Students: Alex Poms, Ravi Teja Mullapudi, Ziqi Wang
Repository: https://github.com/cmu-db/peloton

In the Query Planner project, we developed a cost-guided dynamic-programming based framework for relational query optimization. The optimizer framework, equipped with easily configurable transformation rules on customizable plan operators (e.g join, project), explores the space of plans that are logically equivalent to some input query to produce a cost-optimal physical execution plan as output. This search process is made efficient by employing a memoization table (as in the Cascades frameworks) that captures the redundant exploration, optimization, and rule application inherent in our recursive search process.
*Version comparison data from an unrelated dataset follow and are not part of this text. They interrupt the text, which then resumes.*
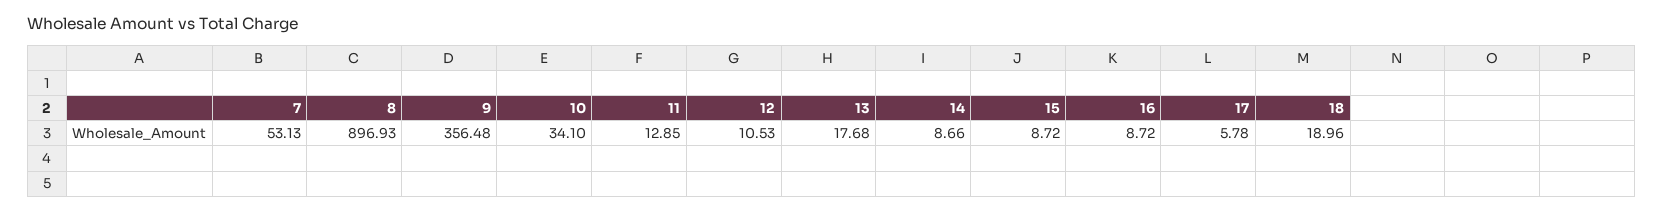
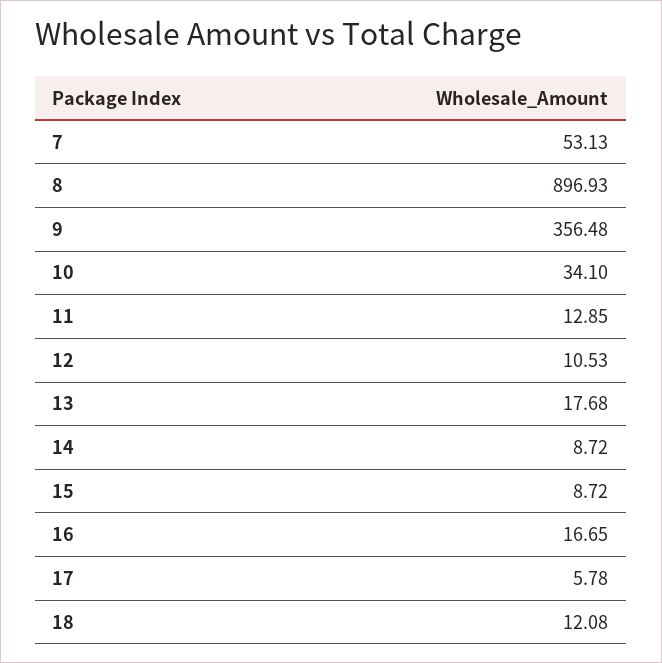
  {
    "7": 53.13,
    "8": 896.93,
    "9": 356.48,
    "10": 34.1,
    "11": 12.85,
    "12": 10.53,
    "13": 17.68,
-   "14": 8.66,
+   "14": 8.72,
    "15": 8.72,
-   "16": 8.72,
+   "16": 16.65,
    "17": 5.78,
-   "18": 18.96
+   "18": 12.08
  }

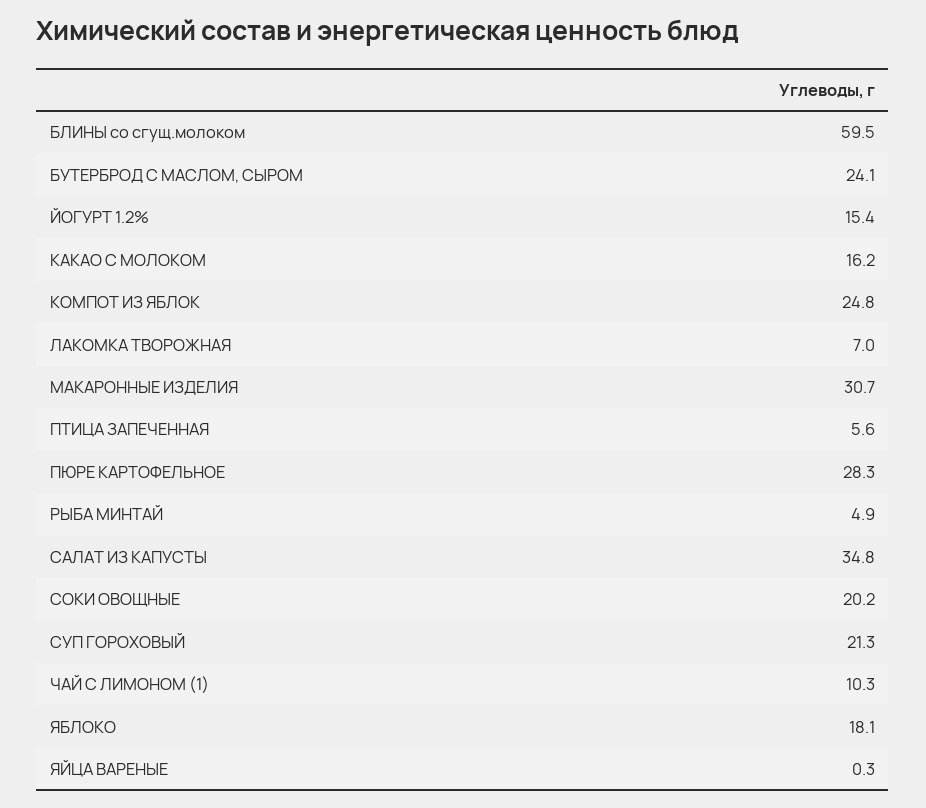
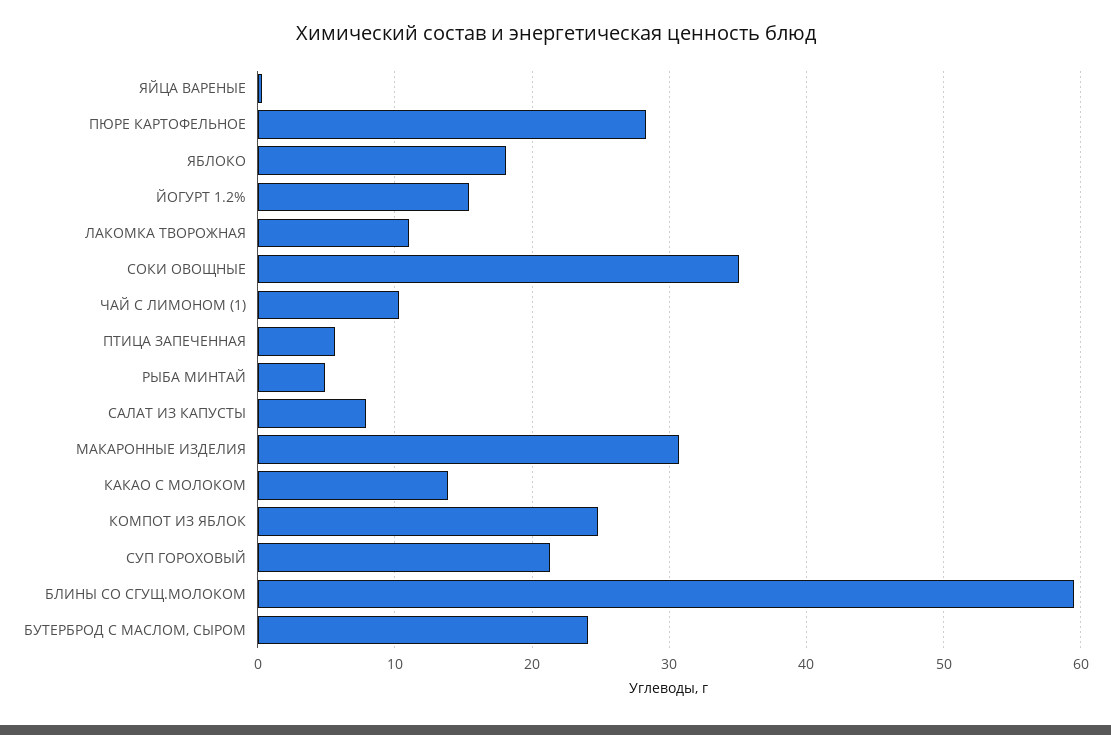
  {
    "БЛИНЫ со сгущ.молоком": 59.5,
    "БУТЕРБРОД С МАСЛОМ, СЫРОМ": 24.1,
    "ЙОГУРТ 1.2%": 15.4,
-   "КАКАО С МОЛОКОМ": 16.2,
+   "КАКАО С МОЛОКОМ": 14,
    "КОМПОТ ИЗ ЯБЛОК": 24.8,
-   "ЛАКОМКА ТВОРОЖНАЯ": 7,
+   "ЛАКОМКА ТВОРОЖНАЯ": 11,
    "МАКАРОННЫЕ ИЗДЕЛИЯ": 30.7,
    "ПТИЦА ЗАПЕЧЕННАЯ": 5.6,
    "ПЮРЕ КАРТОФЕЛЬНОЕ": 28.3,
    "РЫБА МИНТАЙ": 4.9,
-   "САЛАТ ИЗ КАПУСТЫ": 34.8,
+   "САЛАТ ИЗ КАПУСТЫ": 8,
-   "СОКИ ОВОЩНЫЕ": 20.2,
+   "СОКИ ОВОЩНЫЕ": 35,
    "СУП ГОРОХОВЫЙ": 21.3,
    "ЧАЙ С ЛИМОНОМ (1)": 10.3,
    "ЯБЛОКО": 18.1,
    "ЯЙЦА ВАРЕНЫЕ": 0.3
  }

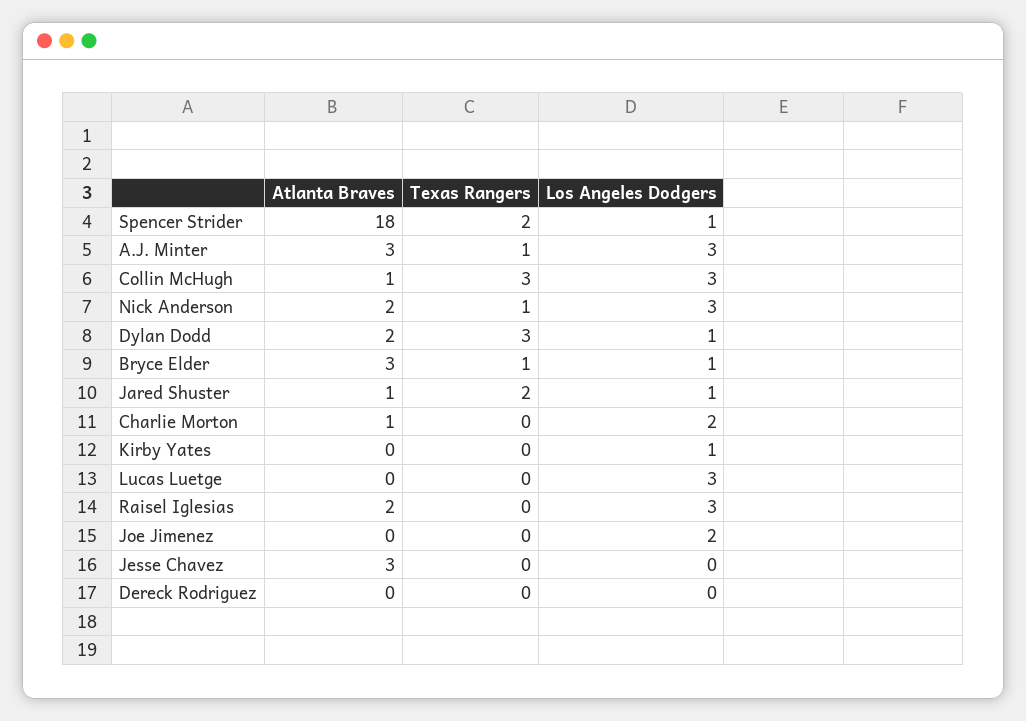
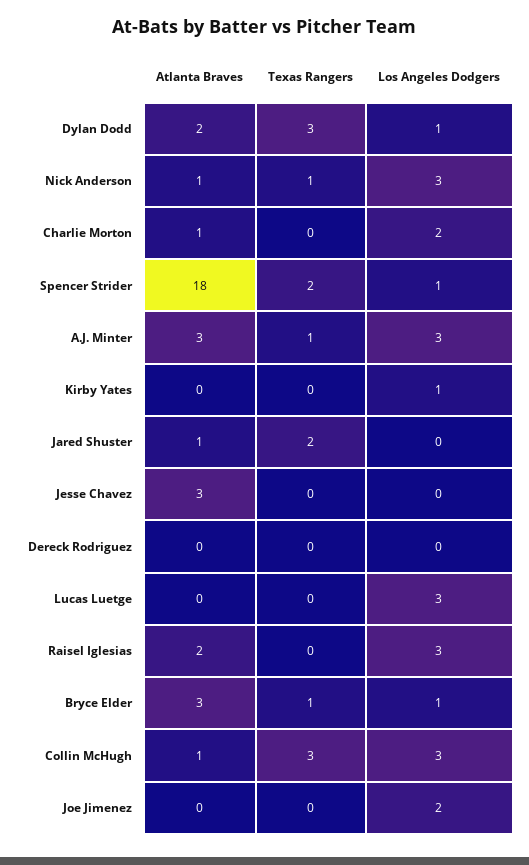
  {
    "Atlanta Braves": {
      "Spencer Strider": 18,
      "A.J. Minter": 3,
      "Collin McHugh": 1,
-     "Nick Anderson": 2,
+     "Nick Anderson": 1,
      "Dylan Dodd": 2,
      "Bryce Elder": 3,
      "Jared Shuster": 1,
      "Charlie Morton": 1,
      "Kirby Yates": 0,
      "Lucas Luetge": 0,
      "Raisel Iglesias": 2,
      "Joe Jimenez": 0,
      "Jesse Chavez": 3,
      "Dereck Rodriguez": 0
    },
    "Texas Rangers": {
      "Spencer Strider": 2,
      "A.J. Minter": 1,
      "Collin McHugh": 3,
      "Nick Anderson": 1,
      "Dylan Dodd": 3,
      "Bryce Elder": 1,
      "Jared Shuster": 2,
      "Charlie Morton": 0,
      "Kirby Yates": 0,
      "Lucas Luetge": 0,
      "Raisel Iglesias": 0,
      "Joe Jimenez": 0,
      "Jesse Chavez": 0,
      "Dereck Rodriguez": 0
    },
    "Los Angeles Dodgers": {
      "Spencer Strider": 1,
      "A.J. Minter": 3,
      "Collin McHugh": 3,
      "Nick Anderson": 3,
      "Dylan Dodd": 1,
      "Bryce Elder": 1,
-     "Jared Shuster": 1,
+     "Jared Shuster": 0,
      "Charlie Morton": 2,
      "Kirby Yates": 1,
      "Lucas Luetge": 3,
      "Raisel Iglesias": 3,
      "Joe Jimenez": 2,
      "Jesse Chavez": 0,
      "Dereck Rodriguez": 0
    }
  }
Our optimizer implementation is able to execute queries containing multiple joins and filters end-to-end within the Peloton DBMS.

[PRESENTATION] Networking

Networking

Students: Siddharth Santurkar, Nitin Chandra Badam, Di Xiao
Repository: https://github.com/sid1607/peloton-1

The project consisted of two independent components:

  • The Peloton Wire Protocol: This is a prototype implementation of the Postgres wire protocol in C++ in order to support communication with Postgres shell and JDBC clients with Peloton. To test the correctness of the implementation, this protocol is backed against Sqlite. This helps us provide the required database support for fully executing the YCSB and TPCC benchmarks and inspecting whether this protocol design can potentially support these benchmarks when integrated with Peloton's frontend. The protocol abstracts the server-client interaction for every query through packet formats. The full details about the protocol can be found in the Postgres Documentation.
  • Integrated Memcache: Memcached is an in-memory key-value cache that evicts records to the disk when the data doesn't fit into memory. Memcached ships a simple CRUD-like API and multiple applications have adopted it for their high-performance data storage needs. However, with an in-memory database like peloton, integrating the Memcached software with it would be counter-productive as it intends to creates an illusion of unbounded memory over disk store and would evict records from memory, even though the main storage database is already in memory. Hence, the goal of this project was to develop a memcached API layer for peloton that translates memcached queries into prepared statements that are executed on Peloton to fetch the desired results. This was evaluated using the YCSB-Memcached-Benchmark over Peloton for correctness and performance.